- [Stored data]:
.....
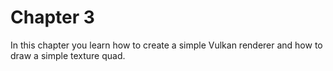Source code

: # Chapter 3

In this chapter you learn how to create a simple Vulkan renderer and how to draw a simple texture quad.
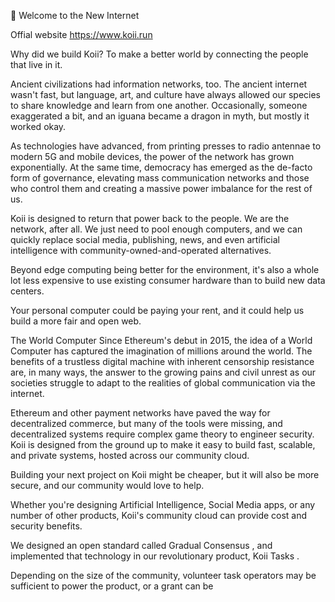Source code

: 🎏 Welcome to the New Internet

Offial website https://www.koii.run 

Why did we build Koii?
To make a better world by connecting the people that live in it.

Ancient civilizations had information networks, too. The ancient internet wasn't fast, but language, art, and culture have always allowed our species to share knowledge and learn from one another. Occasionally, someone exaggerated a bit, and an iguana became a dragon in myth, but mostly it worked okay.

As technologies have advanced, from printing presses to radio antennae to modern 5G and mobile devices, the power of the network has grown exponentially. At the same time, democracy has emerged as the de-facto form of governance, elevating mass communication networks and those who control them and creating a massive power imbalance for the rest of us.

Koii is designed to return that power back to the people. We are the network, after all. We just need to pool enough computers, and we can quickly replace social media, publishing, news, and even artificial intelligence with community-owned-and-operated alternatives.

Beyond edge computing being better for the environment, it's also a whole lot less expensive to use existing consumer hardware than to build new data centers.

Your personal computer could be paying your rent, and it could help us build a more fair and open web.

The World Computer
Since Ethereum's debut in 2015, the idea of a World Computer has captured the imagination of millions around the world. The benefits of a trustless digital machine with inherent censorship resistance are, in many ways, the answer to the growing pains and civil unrest as our societies struggle to adapt to the realities of global communication via the internet.

Ethereum and other payment networks have paved the way for decentralized commerce, but many of the tools were missing, and decentralized systems require complex game theory to engineer security. Koii is designed from the ground up to make it easy to build fast, scalable, and private systems, hosted across our community cloud.

Building your next project on Koii might be cheaper, but it will also be more secure, and our community would love to help.

Whether you're designing Artificial Intelligence, Social Media apps, or any number of other products, Koii's community cloud can provide cost and security benefits.

We designed an open standard called 
Gradual Consensus
, and implemented that technology in our revolutionary product, Koii 
Tasks
.

Depending on the size of the community, volunteer task operators may be sufficient to power the product, or a grant can be
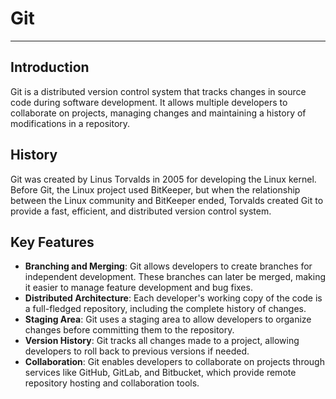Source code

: # Git
---
## Introduction
Git is a distributed version control system that tracks changes in source code during software development. It allows multiple developers to collaborate on projects, managing changes and maintaining a history of modifications in a repository.

## History
Git was created by Linus Torvalds in 2005 for developing the Linux kernel. Before Git, the Linux project used BitKeeper, but when the relationship between the Linux community and BitKeeper ended, Torvalds created Git to provide a fast, efficient, and distributed version control system.

## Key Features
- **Branching and Merging**: Git allows developers to create branches for independent development. These branches can later be merged, making it easier to manage feature development and bug fixes.
- **Distributed Architecture**: Each developer's working copy of the code is a full-fledged repository, including the complete history of changes.
- **Staging Area**: Git uses a staging area to allow developers to organize changes before committing them to the repository.
- **Version History**: Git tracks all changes made to a project, allowing developers to roll back to previous versions if needed.
- **Collaboration**: Git enables developers to collaborate on projects through services like GitHub, GitLab, and Bitbucket, which provide remote repository hosting and collaboration tools.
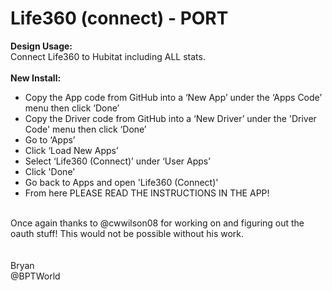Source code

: # Life360 (connect) - PORT
<b>Design Usage:</b><br>
Connect Life360 to Hubitat including ALL stats.<br><br>
<b>New Install:</b><br>
* Copy the App code from GitHub into a ‘New App’ under the ‘Apps Code’ menu then click ‘Done’
* Copy the Driver code from GitHub into a ‘New Driver’ under the 'Driver Code' menu then click ‘Done’
* Go to ‘Apps’
* Click ‘Load New Apps’
* Select ‘Life360 (Connect)’ under ‘User Apps’
* Click 'Done'
* Go back to Apps and open 'Life360 (Connect)'
* From here PLEASE READ THE INSTRUCTIONS IN THE APP!
<br>
Once again thanks to @cwwilson08 for working on and figuring out the oauth stuff!  This would not be possible without his work.<br><br>

<br>
Bryan<br>
@BPTWorld
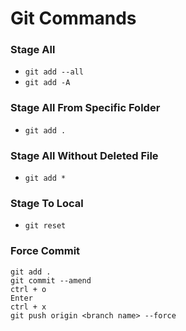 # Git Commands

### Stage All
- `git add --all`
- `git add -A`

### Stage All From Specific Folder
- `git add .`

### Stage All Without Deleted File 
- `git add *`

### Stage To Local
- `git reset`


### Force Commit

`git add .`\
`git commit --amend` \
`ctrl + o`\
`Enter`\
`ctrl + x`\
`git push origin <branch name> --force`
.....
- [Exercise aim]: The answer must restate every entry word for word, with the pictures left out.

- [Written response]:
Source code

: # Chapter 3

In this chapter you learn how to create a simple Vulkan renderer and how to draw a simple texture quad.
Source code

: 🎏 Welcome to the New Internet

Offial website https://www.koii.run 

Why did we build Koii?
To make a better world by connecting the people that live in it.

Ancient civilizations had information networks, too. The ancient internet wasn't fast, but language, art, and culture have always allowed our species to share knowledge and learn from one another. Occasionally, someone exaggerated a bit, and an iguana became a dragon in myth, but mostly it worked okay.

As technologies have advanced, from printing presses to radio antennae to modern 5G and mobile devices, the power of the network has grown exponentially. At the same time, democracy has emerged as the de-facto form of governance, elevating mass communication networks and those who control them and creating a massive power imbalance for the rest of us.

Koii is designed to return that power back to the people. We are the network, after all. We just need to pool enough computers, and we can quickly replace social media, publishing, news, and even artificial intelligence with community-owned-and-operated alternatives.

Beyond edge computing being better for the environment, it's also a whole lot less expensive to use existing consumer hardware than to build new data centers.

Your personal computer could be paying your rent, and it could help us build a more fair and open web.

The World Computer
Since Ethereum's debut in 2015, the idea of a World Computer has captured the imagination of millions around the world. The benefits of a trustless digital machine with inherent censorship resistance are, in many ways, the answer to the growing pains and civil unrest as our societies struggle to adapt to the realities of global communication via the internet.

Ethereum and other payment networks have paved the way for decentralized commerce, but many of the tools were missing, and decentralized systems require complex game theory to engineer security. Koii is designed from the ground up to make it easy to build fast, scalable, and private systems, hosted across our community cloud.

Building your next project on Koii might be cheaper, but it will also be more secure, and our community would love to help.

Whether you're designing Artificial Intelligence, Social Media apps, or any number of other products, Koii's community cloud can provide cost and security benefits.

We designed an open standard called 
Gradual Consensus
, and implemented that technology in our revolutionary product, Koii 
Tasks
.

Depending on the size of the community, volunteer task operators may be sufficient to power the product, or a grant can be
Source code

: # Git
---
## Introduction
Git is a distributed version control system that tracks changes in source code during software development. It allows multiple developers to collaborate on projects, managing changes and maintaining a history of modifications in a repository.

## History
Git was created by Linus Torvalds in 2005 for developing the Linux kernel. Before Git, the Linux project used BitKeeper, but when the relationship between the Linux community and BitKeeper ended, Torvalds created Git to provide a fast, efficient, and distributed version control system.

## Key Features
- **Branching and Merging**: Git allows developers to create branches for independent development. These branches can later be merged, making it easier to manage feature development and bug fixes.
- **Distributed Architecture**: Each developer's working copy of the code is a full-fledged repository, including the complete history of changes.
- **Staging Area**: Git uses a staging area to allow developers to organize changes before committing them to the repository.
- **Version History**: Git tracks all changes made to a project, allowing developers to roll back to previous versions if needed.
- **Collaboration**: Git enables developers to collaborate on projects through services like GitHub, GitLab, and Bitbucket, which provide remote repository hosting and collaboration tools.
Source code

: # Life360 (connect) - PORT
<b>Design Usage:</b><br>
Connect Life360 to Hubitat including ALL stats.<br><br>
<b>New Install:</b><br>
* Copy the App code from GitHub into a ‘New App’ under the ‘Apps Code’ menu then click ‘Done’
* Copy the Driver code from GitHub into a ‘New Driver’ under the 'Driver Code' menu then click ‘Done’
* Go to ‘Apps’
* Click ‘Load New Apps’
* Select ‘Life360 (Connect)’ under ‘User Apps’
* Click 'Done'
* Go back to Apps and open 'Life360 (Connect)'
* From here PLEASE READ THE INSTRUCTIONS IN THE APP!
<br>
Once again thanks to @cwwilson08 for working on and figuring out the oauth stuff!  This would not be possible without his work.<br><br>

<br>
Bryan<br>
@BPTWorld
 # Git Commands

### Stage All
- `git add --all`
- `git add -A`

### Stage All From Specific Folder
- `git add .`

### Stage All Without Deleted File 
- `git add *`

### Stage To Local
- `git reset`


### Force Commit

`git add .`\
`git commit --amend` \
`ctrl + o`\
`Enter`\
`ctrl + x`\
`git push origin <branch name> --force`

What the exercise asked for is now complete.